BEGIN Supplied information
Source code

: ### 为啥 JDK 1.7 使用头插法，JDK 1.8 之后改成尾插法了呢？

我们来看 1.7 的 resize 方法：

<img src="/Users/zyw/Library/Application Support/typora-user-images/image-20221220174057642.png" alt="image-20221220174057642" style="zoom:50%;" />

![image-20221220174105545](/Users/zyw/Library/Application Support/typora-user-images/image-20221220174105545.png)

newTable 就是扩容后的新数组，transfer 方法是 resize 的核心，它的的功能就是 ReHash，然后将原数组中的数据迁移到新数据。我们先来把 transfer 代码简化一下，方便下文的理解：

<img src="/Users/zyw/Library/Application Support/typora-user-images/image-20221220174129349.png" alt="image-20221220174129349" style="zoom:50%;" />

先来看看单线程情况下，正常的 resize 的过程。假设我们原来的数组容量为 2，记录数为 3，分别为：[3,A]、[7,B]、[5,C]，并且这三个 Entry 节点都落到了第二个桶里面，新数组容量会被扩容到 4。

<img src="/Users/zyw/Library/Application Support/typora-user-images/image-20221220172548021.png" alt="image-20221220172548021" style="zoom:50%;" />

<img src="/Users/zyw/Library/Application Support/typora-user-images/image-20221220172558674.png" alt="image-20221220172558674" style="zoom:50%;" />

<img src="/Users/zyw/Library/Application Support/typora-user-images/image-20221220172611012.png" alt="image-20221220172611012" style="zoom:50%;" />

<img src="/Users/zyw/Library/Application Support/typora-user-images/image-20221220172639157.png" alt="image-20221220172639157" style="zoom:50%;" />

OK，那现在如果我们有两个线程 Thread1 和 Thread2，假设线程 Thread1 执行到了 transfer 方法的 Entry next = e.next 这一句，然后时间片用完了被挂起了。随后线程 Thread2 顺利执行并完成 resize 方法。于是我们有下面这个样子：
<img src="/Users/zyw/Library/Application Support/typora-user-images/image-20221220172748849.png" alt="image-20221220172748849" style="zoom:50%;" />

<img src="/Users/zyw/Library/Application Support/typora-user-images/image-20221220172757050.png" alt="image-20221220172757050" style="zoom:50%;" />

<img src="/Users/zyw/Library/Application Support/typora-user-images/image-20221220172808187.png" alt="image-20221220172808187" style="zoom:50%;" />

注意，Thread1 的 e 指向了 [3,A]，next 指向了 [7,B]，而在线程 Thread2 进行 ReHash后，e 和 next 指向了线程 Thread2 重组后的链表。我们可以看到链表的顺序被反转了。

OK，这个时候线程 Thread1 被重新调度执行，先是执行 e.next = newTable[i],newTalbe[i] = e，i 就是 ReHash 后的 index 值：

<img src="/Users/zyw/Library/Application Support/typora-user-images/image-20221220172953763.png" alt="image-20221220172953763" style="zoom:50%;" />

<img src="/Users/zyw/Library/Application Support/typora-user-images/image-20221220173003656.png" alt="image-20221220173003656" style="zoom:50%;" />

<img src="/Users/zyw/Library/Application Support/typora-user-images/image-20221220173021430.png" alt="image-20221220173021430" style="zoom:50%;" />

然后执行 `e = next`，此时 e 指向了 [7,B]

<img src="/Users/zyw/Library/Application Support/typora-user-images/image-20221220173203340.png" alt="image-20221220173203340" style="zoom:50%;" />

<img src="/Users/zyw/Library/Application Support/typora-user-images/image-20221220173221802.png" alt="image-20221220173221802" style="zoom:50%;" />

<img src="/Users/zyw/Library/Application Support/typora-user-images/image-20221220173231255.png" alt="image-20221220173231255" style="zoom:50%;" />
END Supplied information
_Task instructions_. Retype exactly the lines from the one containing "注意，Thread1 的 e" through the last line of the records above, including both.

_Reply_.
注意，Thread1 的 e 指向了 [3,A]，next 指向了 [7,B]，而在线程 Thread2 进行 ReHash后，e 和 next 指向了线程 Thread2 重组后的链表。我们可以看到链表的顺序被反转了。

OK，这个时候线程 Thread1 被重新调度执行，先是执行 e.next = newTable[i],newTalbe[i] = e，i 就是 ReHash 后的 index 值：

<img src="/Users/zyw/Library/Application Support/typora-user-images/image-20221220172953763.png" alt="image-20221220172953763" style="zoom:50%;" />

<img src="/Users/zyw/Library/Application Support/typora-user-images/image-20221220173003656.png" alt="image-20221220173003656" style="zoom:50%;" />

<img src="/Users/zyw/Library/Application Support/typora-user-images/image-20221220173021430.png" alt="image-20221220173021430" style="zoom:50%;" />

然后执行 `e = next`，此时 e 指向了 [7,B]

<img src="/Users/zyw/Library/Application Support/typora-user-images/image-20221220173203340.png" alt="image-20221220173203340" style="zoom:50%;" />

<img src="/Users/zyw/Library/Application Support/typora-user-images/image-20221220173221802.png" alt="image-20221220173221802" style="zoom:50%;" />

<img src="/Users/zyw/Library/Application Support/typora-user-images/image-20221220173231255.png" alt="image-20221220173231255" style="zoom:50%;" />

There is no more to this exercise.